Photo: Edgar Zuniga Jr./Flickr
On the heels of the mayor’s January announcement touting record new affordable housing, the NYU Furman Center published a study showing that “high-opportunity” neighborhoods are actually losing affordable housing fast.
Affordable housing is disappearing in neighborhoods with the highest quality schools, the lowest crime rates and the greatest access to jobs.
Researchers at the Center’s Moelis Institute for Affordable Housing Policy looked at changes in the location and neighborhood characteristics of NYC’s subsidized rental housing. They discovered that the distribution of subsidized units in the city changed significantly between 2002 and 2011, due in part to new development, but also through rising landlord opt-out rates from affordable housing programs, a trend they expect will continue.
Researchers examined homes in the Subsidized Housing Information Project (SHIP) database, an aggregate of 50 public datasets that represents the largest portfolios of privately-owned, publicly-subsidized, income-limited affordable rental housing programs in New York City.
Under these programs, privately-owned properties are able to receive a subsidy from the government if owners keep rents affordable to low-, moderate-, or middle-income residents for a given period, usually 30 years. But nearly a quarter of the 235,000 units contained in the SHIP database have been converted to market-rate in the last 60 years.

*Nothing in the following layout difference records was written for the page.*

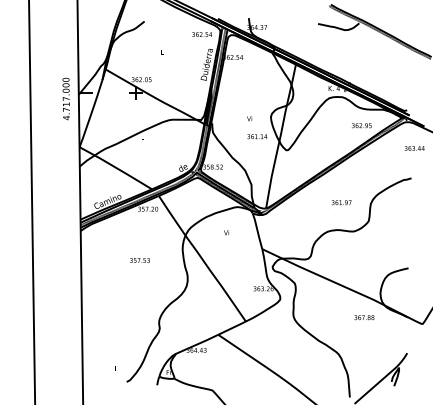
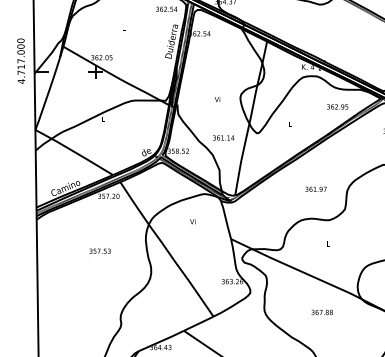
text: (65, 98) -> (20, 60), moved
text: (257, 136) -> (223, 137), moved
text: (364, 317) -> (322, 312), moved

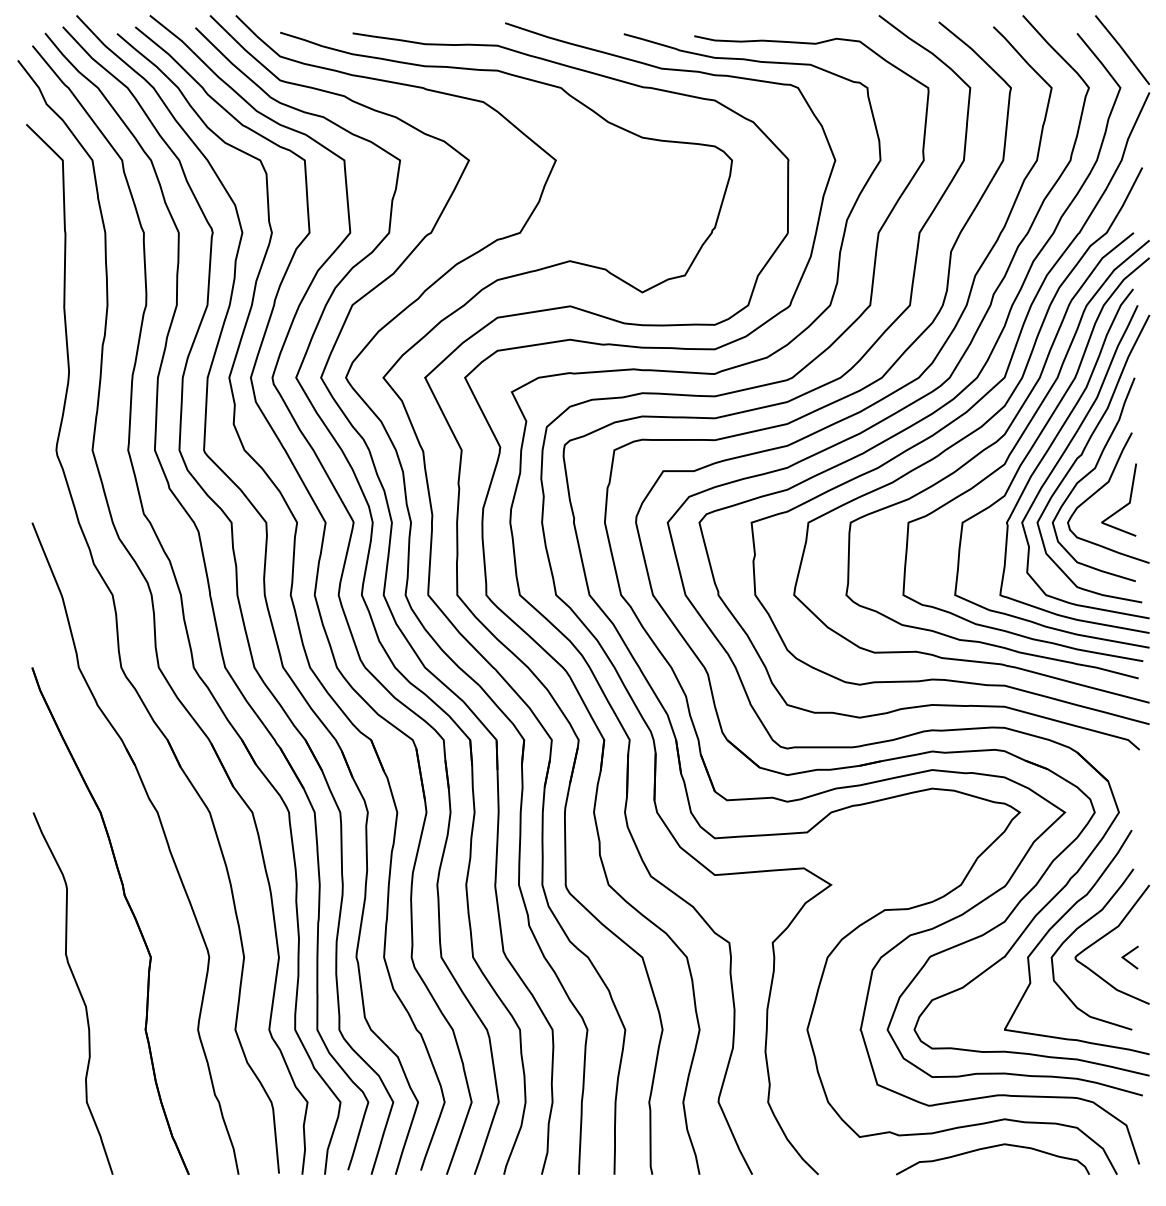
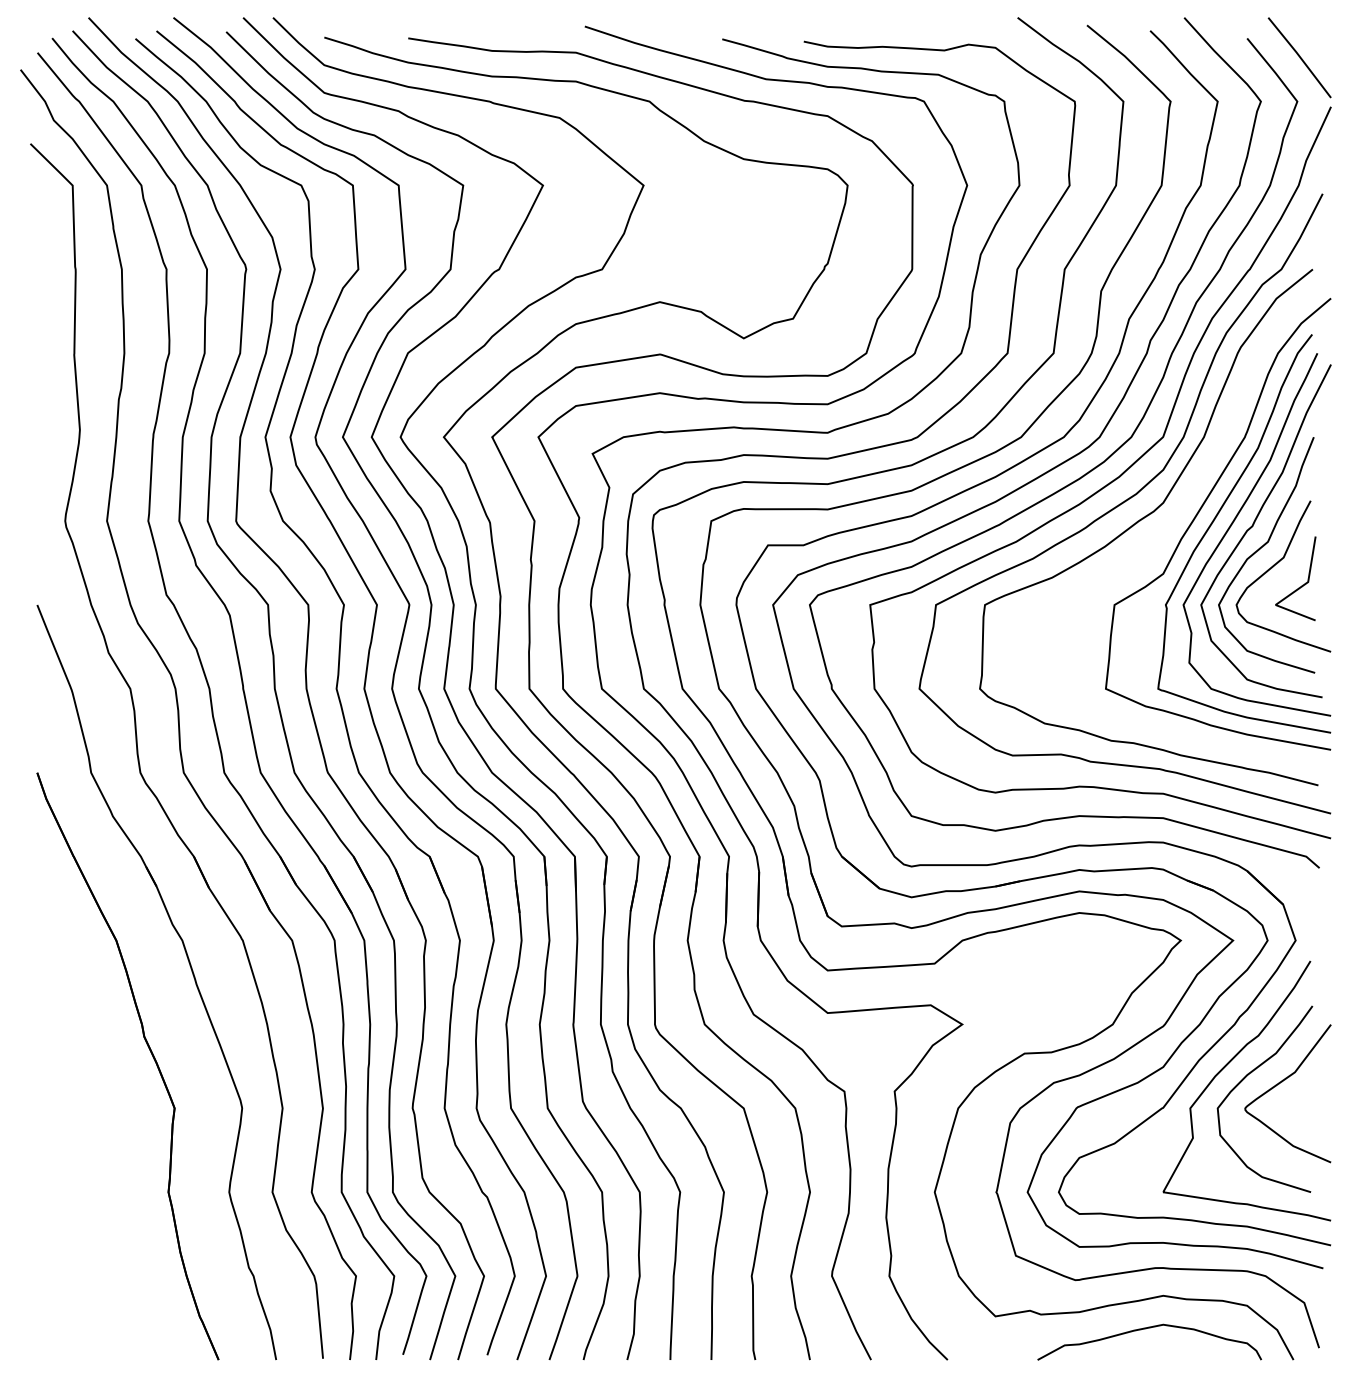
curve: (1017, 443) -> (1178, 513), removed
line: (1129, 954) -> (1307, 1104), removed
curve: (78, 990) -> (90, 1146), removed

Over the next decade, nearly 60,000 subsidized rental units will be eligible to opt out of their affordability restrictions, and many of these are in premium neighborhoods of Manhattan. In the 1970s, 17 percent of subsidized rental units were below 96th street. Since 2000, that number is only six percent. Much of the new affordable housing of the last decade has been in high poverty neighborhoods, neighborhoods with above average violent crime and neighborhoods with lower-performing schools.
This news casts a shadow on Mayor de Blasio’s recent Affordable Housing Plan victories. The city has financed 40,000 apartments since de Blasio took office, enough for 100,000 New Yorkers. This includes new senior housing, housing for the very lowest level incomes, and programs for the formerly homeless. But much of that housing is in what the Furman Center deems low-opportunity neighborhoods.
The Furman Center notes that rent burdens for low- and moderate-income renters will continue to grow in New York City. To ensure equal opportunity, they recommend that city policymakers pay attention not only to “the number or quality of subsidized, affordable units produced, but also to the characteristics of the neighborhoods where those units are built.”